Tenants with security of tenure are advised to consider the basis of the landlord’s claim and their own rights carefully, but they should also be aware of other tenants who may be in a similar position. In the case of a multi-let building, it is often the case that a number of tenants are faced with hostile section 25 notices at the same time. Co-ordinating responses can ensure that valuable information is shared and improves the position of all tenants.
It is always open to a tenant to receive statutory compensation. Compensation equivalent to the rateable value of the interest is available where the tenant has been in occupation for less than 14 years or double that rateable value where the tenant has been in occupation for more than 14 years. Landlords or developers may be prepared to offer more in order to convince a tenant with a strong case, or who has an influential position with other occupiers of the building, to relocate without going through the full court process.
━━━━━━━━━━━━━━━━━━━━
• [WHAT IS ASKED]
Duplicate the passage on tenants' rights and compensation in full, word for word. The items have no connection to the passage on business tenancies.

• [Items in a dataset]
━━━━━━━━━━━━━━━━━━━━
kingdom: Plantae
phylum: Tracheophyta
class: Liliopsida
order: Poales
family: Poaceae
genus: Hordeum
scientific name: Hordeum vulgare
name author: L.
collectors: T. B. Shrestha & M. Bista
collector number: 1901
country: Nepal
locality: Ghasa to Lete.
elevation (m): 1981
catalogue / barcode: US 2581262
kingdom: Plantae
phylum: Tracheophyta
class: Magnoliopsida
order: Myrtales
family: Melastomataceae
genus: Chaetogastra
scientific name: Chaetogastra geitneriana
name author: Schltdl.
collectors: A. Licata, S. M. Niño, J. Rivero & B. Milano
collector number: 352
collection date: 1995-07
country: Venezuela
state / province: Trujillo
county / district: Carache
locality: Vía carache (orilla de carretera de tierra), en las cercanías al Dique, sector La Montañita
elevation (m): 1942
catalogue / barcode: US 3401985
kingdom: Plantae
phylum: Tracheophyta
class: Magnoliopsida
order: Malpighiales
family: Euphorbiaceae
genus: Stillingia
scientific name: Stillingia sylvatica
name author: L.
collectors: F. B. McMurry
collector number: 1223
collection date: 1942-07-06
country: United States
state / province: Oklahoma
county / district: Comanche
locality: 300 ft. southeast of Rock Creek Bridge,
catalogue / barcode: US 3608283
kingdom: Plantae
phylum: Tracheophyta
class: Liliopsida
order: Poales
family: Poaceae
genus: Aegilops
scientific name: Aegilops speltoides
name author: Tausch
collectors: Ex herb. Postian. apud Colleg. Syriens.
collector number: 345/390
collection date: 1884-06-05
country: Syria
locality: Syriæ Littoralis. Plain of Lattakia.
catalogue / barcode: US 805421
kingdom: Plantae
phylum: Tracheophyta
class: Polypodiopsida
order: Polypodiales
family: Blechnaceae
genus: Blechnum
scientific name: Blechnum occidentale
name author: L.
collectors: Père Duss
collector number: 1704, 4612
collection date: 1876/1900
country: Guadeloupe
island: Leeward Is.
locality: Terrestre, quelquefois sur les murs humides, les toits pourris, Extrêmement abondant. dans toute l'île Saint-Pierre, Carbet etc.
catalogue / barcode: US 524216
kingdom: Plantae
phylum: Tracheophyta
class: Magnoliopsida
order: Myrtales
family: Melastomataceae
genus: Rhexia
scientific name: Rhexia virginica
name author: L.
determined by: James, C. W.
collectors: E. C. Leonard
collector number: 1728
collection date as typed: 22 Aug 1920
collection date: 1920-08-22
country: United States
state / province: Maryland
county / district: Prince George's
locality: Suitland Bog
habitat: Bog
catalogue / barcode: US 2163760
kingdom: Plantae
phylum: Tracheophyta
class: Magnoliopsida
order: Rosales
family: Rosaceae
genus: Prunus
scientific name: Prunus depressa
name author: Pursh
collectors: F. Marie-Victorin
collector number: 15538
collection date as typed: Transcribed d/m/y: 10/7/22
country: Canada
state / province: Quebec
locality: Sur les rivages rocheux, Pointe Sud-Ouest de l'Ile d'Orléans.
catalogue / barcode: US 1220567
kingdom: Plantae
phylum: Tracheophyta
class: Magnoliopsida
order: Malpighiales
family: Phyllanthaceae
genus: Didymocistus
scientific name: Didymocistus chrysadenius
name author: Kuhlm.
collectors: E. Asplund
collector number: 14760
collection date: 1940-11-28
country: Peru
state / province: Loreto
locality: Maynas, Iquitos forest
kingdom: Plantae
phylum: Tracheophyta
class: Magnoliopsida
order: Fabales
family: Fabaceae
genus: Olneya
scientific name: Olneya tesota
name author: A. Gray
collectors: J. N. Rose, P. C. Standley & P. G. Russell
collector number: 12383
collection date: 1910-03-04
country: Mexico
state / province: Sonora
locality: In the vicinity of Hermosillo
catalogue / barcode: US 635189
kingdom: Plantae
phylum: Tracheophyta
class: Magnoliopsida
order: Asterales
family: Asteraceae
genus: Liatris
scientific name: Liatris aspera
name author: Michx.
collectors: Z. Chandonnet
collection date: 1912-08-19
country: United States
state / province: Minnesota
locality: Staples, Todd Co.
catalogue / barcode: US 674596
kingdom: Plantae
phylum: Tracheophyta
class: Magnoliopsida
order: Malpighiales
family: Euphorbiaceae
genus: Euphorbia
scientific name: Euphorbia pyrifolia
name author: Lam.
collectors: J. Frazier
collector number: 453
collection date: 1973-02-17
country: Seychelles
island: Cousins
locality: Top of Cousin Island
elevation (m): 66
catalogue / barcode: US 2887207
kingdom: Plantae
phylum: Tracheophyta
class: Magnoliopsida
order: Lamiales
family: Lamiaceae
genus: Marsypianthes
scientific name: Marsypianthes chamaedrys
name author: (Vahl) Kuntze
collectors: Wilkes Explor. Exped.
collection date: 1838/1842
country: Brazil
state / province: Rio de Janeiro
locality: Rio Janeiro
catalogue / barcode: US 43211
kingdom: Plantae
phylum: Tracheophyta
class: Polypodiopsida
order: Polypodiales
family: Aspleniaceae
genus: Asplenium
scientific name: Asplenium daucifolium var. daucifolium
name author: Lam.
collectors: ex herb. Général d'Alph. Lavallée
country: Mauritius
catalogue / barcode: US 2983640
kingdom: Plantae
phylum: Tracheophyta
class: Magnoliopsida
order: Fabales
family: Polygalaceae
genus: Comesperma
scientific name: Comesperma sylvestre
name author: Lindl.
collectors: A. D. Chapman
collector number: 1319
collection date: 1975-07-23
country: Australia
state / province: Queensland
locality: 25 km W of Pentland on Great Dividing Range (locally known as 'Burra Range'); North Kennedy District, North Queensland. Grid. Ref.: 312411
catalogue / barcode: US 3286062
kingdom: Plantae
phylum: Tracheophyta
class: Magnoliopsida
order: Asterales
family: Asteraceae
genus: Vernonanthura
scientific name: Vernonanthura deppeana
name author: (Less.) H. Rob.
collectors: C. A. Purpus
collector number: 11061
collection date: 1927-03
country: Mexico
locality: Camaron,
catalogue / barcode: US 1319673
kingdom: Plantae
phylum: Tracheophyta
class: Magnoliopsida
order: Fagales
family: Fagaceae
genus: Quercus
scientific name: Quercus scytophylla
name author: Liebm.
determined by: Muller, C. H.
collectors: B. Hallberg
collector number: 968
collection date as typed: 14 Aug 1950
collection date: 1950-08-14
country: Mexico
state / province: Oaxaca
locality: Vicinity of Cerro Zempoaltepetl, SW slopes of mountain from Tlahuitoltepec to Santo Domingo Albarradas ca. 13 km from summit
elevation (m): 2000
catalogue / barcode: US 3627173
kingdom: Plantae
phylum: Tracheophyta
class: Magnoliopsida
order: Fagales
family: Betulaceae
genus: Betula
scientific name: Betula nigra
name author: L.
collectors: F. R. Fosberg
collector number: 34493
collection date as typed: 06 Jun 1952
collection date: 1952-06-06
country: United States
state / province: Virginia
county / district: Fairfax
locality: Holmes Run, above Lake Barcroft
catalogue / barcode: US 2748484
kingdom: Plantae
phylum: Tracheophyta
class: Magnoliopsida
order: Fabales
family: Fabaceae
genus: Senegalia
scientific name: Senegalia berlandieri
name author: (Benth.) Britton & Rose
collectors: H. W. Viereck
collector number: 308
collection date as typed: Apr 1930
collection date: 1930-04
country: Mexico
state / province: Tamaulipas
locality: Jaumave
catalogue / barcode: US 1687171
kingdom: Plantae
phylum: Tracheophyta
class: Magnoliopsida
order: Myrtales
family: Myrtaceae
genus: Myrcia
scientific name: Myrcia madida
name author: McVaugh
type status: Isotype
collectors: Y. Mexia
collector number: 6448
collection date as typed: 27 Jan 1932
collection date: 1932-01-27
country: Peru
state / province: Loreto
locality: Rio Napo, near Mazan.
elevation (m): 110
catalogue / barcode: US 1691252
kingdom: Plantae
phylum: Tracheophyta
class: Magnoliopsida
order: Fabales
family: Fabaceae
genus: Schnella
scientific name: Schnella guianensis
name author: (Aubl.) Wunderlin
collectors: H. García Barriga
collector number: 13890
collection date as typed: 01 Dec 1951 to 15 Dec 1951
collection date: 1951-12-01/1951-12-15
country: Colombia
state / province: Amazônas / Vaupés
━━━━━━━━━━━━━━━━━━━━
• [WRITTEN ANSWER]
Tenants with security of tenure are advised to consider the basis of the landlord’s claim and their own rights carefully, but they should also be aware of other tenants who may be in a similar position. In the case of a multi-let building, it is often the case that a number of tenants are faced with hostile section 25 notices at the same time. Co-ordinating responses can ensure that valuable information is shared and improves the position of all tenants.
It is always open to a tenant to receive statutory compensation. Compensation equivalent to the rateable value of the interest is available where the tenant has been in occupation for less than 14 years or double that rateable value where the tenant has been in occupation for more than 14 years. Landlords or developers may be prepared to offer more in order to convince a tenant with a strong case, or who has an influential position with other occupiers of the building, to relocate without going through the full court process.